III. DES DIFFICULTÉS D'APPLICATION À ANTICIPER, UNE EFFECTIVITÉ À ASSURER
A. LE RESPECT DU DROIT EUROPÉEN NÉCESSITE UNE ATTENTION SPÉCIFIQUE
Au fil de ses décisions, la Cour de justice de l'Union européenne (CJUE) a développé une interprétation extensive des droits accordés aux travailleurs issus de pays tiers, qui résident légalement dans un État membre, par la directive européenne 2011/98 du 13 décembre 2011 dite « permis unique ». Durant les auditions conduites par la rapporteure, les services du ministère de l'Intérieur ont souligné le risque de non-respect de cette directive, et l'importance de notification le cas échéant. En effet, cette directive impose une égalité de traitement, au regard de la sécurité sociale, entre les nationaux et étrangers titulaires d'un titre de séjour relevant de son champ.
Afin de limiter le risque de non-conformité à la directive, la commission a adopté, à l'initiative de la rapporteure, un amendement ayant pour objet de substituer à l'exception « d'affiliation à la sécurité sociale au titre d'une activité professionnelle » celle d'être « titulaire d'un titre ou document autorisant à travailler ».

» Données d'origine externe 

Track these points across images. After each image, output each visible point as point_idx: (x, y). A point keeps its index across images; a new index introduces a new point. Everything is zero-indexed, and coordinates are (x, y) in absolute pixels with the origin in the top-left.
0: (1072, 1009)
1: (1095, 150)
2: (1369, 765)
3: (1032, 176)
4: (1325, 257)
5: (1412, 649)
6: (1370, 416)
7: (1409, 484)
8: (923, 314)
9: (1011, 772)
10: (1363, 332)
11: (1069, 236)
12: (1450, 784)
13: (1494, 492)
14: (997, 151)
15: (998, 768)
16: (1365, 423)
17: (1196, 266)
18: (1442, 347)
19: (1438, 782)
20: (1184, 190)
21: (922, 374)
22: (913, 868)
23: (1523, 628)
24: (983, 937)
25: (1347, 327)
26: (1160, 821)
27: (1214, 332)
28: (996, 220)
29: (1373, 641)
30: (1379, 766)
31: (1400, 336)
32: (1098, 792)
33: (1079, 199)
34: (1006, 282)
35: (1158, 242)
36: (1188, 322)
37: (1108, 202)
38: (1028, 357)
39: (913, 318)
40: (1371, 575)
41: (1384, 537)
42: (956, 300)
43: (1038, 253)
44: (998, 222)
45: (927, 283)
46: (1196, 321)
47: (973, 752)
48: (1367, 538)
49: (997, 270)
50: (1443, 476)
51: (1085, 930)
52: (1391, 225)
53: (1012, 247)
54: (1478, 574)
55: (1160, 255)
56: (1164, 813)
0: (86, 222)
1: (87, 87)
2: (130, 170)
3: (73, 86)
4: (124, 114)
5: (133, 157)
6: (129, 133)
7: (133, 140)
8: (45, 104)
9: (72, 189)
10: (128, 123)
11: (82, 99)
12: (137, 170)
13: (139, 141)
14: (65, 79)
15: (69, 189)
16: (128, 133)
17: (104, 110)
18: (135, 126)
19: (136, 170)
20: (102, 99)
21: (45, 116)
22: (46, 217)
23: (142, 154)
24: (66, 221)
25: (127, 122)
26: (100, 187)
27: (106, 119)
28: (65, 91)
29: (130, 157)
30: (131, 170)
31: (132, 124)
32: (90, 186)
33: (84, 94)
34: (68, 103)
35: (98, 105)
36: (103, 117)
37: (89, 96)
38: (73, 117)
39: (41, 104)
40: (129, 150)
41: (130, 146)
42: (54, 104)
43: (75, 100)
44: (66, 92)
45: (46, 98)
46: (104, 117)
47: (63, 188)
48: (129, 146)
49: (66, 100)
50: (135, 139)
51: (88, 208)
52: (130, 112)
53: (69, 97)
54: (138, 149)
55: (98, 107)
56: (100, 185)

B. UNE APPLICATION SUSCEPTIBLE D'ÊTRE CONTRARIÉE PAR LES CLAUSES D'ÉGALITÉ DE TRAITEMENT CONTENUES DANS CERTAINS TRAITÉS ET CONVENTIONS INTERNATIONALES
La France a ratifié différents instruments de droit international qui impliquent des clauses d'égalité de traitement entre les ressortissants nationaux et ceux des pays-tiers partie au traité en matière de protection sociale. Du fait de la supériorité du droit international sur la loi, ces traités et conventions bilatérales ou multipartites sont de nature à faire écran aux dispositions contenue dans la proposition de loi, et empêcherait de facto son application pour les ressortissants concernés.
Il s'agit notamment des accords européens d'association, notamment signés entre l'Union européenne et l'Algérie, le Maroc, la Tunisie, le Liban, l'Égypte, la Jordanie, Israël et la Turquie, de la convention n° 118 sur l'égalité de traitement de sécurité sociale de l'Organisation internationale du travail (OIT) qui concerne plusieurs pays d'Afrique sub-saharienne et d'Amérique du Sud et de 67 accords ou conventions bilatérales avec des États tiers qui peuvent impliquer une clause de réciprocité sur certaines prestations sociales.
Cependant, la rapporteure appelle à ne pas tirer de conclusions hâtives de ce point. D'abord parce que les conventions en question peuvent être dénoncées, ou amendées sur certains points. Et qu'à défaut, ces conventions assurent en retour qu'un ressortissant français habitant dans le pays partie au traité bénéficie d'un traitement non discriminatoire avec les ressortissants nationaux.